I started out by working out some finitely generated cases, to make it a bit easier at first, and maybe get a general idea of $\phi$ for an arbitrary free group. The case where $F$ has rank $2$ is trivial: we can swap the generators. In fact, for any even rank, the same holds. This made me feel like there was some way to pick a permutation of the generators.
Enter rank $3$. The only permutations in $S_3$ that have order $2$ are transpositions - but these obviously have a fixed point, and thus don't work. So this is where I got stuck...

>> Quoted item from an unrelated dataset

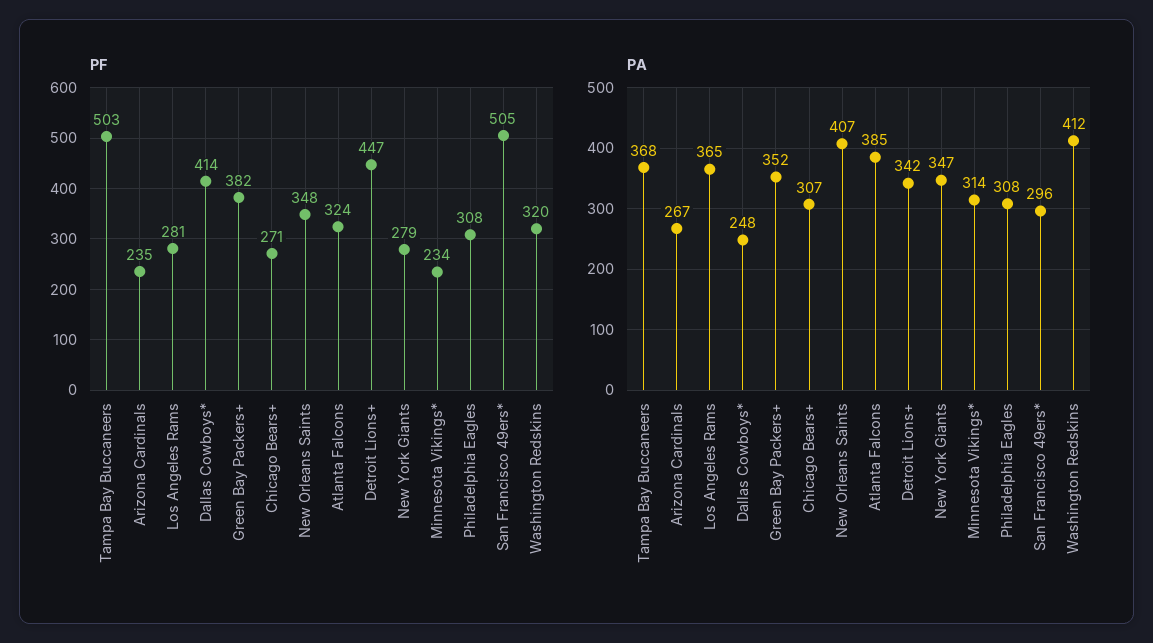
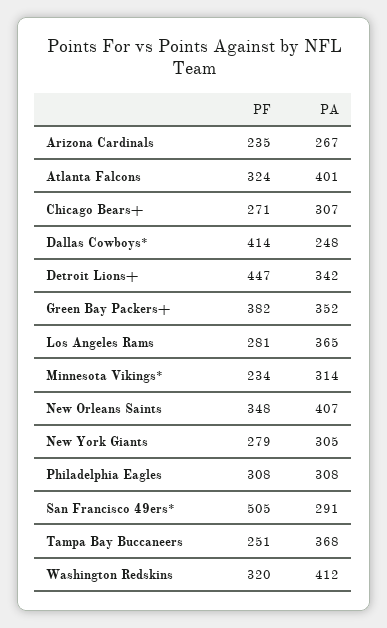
PF, Tampa Bay Buccaneers: 503 -> 251
PA, Atlanta Falcons: 385 -> 401
PA, New York Giants: 347 -> 305
PA, San Francisco 49ers*: 296 -> 291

I also thought about how every free group (I think - I don't recall if it's true about those of uncountable rank) is a subgroup of the free group on $2$ generators, so maybe the switch of the two would induce an automorphism on its free subgroups, but I couldn't find anyway to make it work...

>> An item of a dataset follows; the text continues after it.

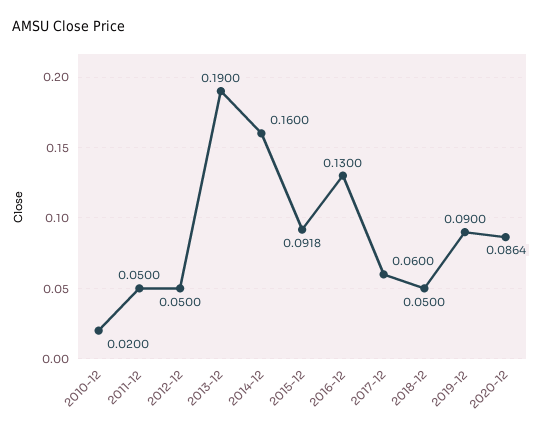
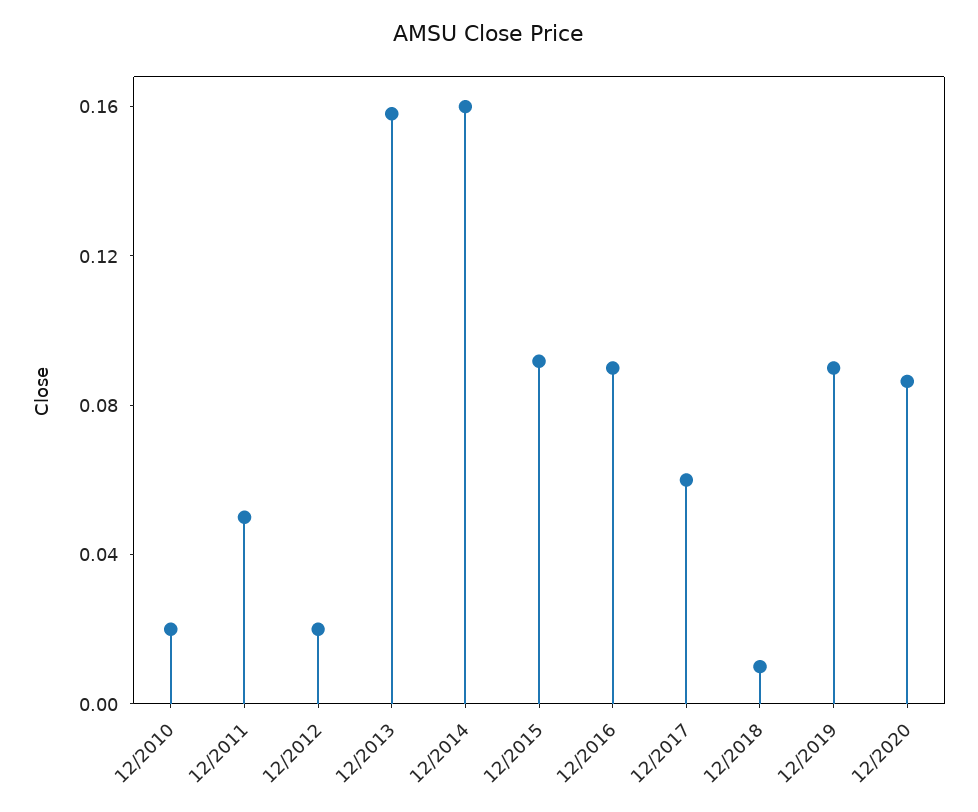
2012-12: 0.05 -> 0.02
2013-12: 0.19 -> 0.16
2016-12: 0.13 -> 0.09
2018-12: 0.05 -> 0.01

Could anyone please provide a hint as per how to procede, at least in the rank 3 case? And does this result still hold for any (even uncountable) rank? Rotman's "$\geq 2$" didn't quite make it clear if he only meant finite rank for me.
Thanks in advance!
 A: Here's an order 2 automorphism $f : F \to F$ of the rank 3 free group $F=\langle x, y, z \rangle$ with no fixed points (except the identity):
\begin{align*}
f(x) &= z y^{-1} \\
f(y) &= y^{-1} \\
f(z) &= x y^{-1}
\end{align*}
The way that I got this is by using topology. The rank $3$ free group is the fundamental group of any connected, finite graph of Euler characteristic $-2$. If you can cook up a connected, finite graph $G$ with $\chi(G)=-2$, and an order $2$ self-homeomorphism $h : G \to G$ which has a fixed vertex $v$ and no fixed loops, then when you write down an isomorphism
$$\langle a,b,c \rangle \approx \pi_1(G,v)
$$
you should be able to also write down the formula for the induced fundamental group isomorphism $h_* : \pi_1(G,v) \to \pi_1(G,v)$ which will be of order 2 (because $h$ has order 2) and has no fixed elements (because $h$ has no fixed loops).
I used the graph $G$ with two vertices $p,q$ and three edges $\alpha,\beta,\gamma,\delta$ each oriented with intial vertex $p$ and terminal vertex $q$. This graph has an order $2$ self-homeomorphism $h$ fixing each of $p$ and $q$, defined by
\begin{align*}
h(\alpha) &= \gamma\\
h(\gamma) &= \alpha\\
h(\beta) &= \delta\\
h(\delta) &= \beta
\end{align*}
The isomorphism $\langle a, b, c \rangle \mapsto \pi_1(G,v)$ is given by
\begin{align*}
a &\approx \alpha \, \bar\delta \\
b &\approx \beta \, \bar \delta \\
c &\approx \gamma \, \bar \delta
\end{align*}
and deriving the formula for $h_*$ is now just a computation. For example
\begin{align*}
h_*(a) &= [h(\alpha \, \bar \delta)] \\
 &= [\gamma \, \bar  \beta] \\
 &= [\gamma \, \bar  \delta \,  \delta \, \bar  \beta] \\
 &= [\gamma \, \bar  \delta] \, [\beta \, \bar  \delta]^{-1} \\
 &= z  \, y^{-1}
\end{align*}

It should not be hard to generalize this to any free group of odd finite rank.
And for groups of any infinite rank, just subdivide the free basis into subsets of size $2$ and do what you did for even ranks.
A: Promoting my comment to an answer:  let $\phi$ be the automorphism sending each generator of $F$ to its inverse.  This clearly has order 2 (for free groups of arbitrary rank $\geq 1$), and since it sends each reduced word $x_{i_1}^{e_1} \cdots x_{i_n}^{e_n}$ to the reduced word $x_{i_1}^{-e_1} \cdots x_{i_n}^{-e_n}$, its only fixed point is the identity.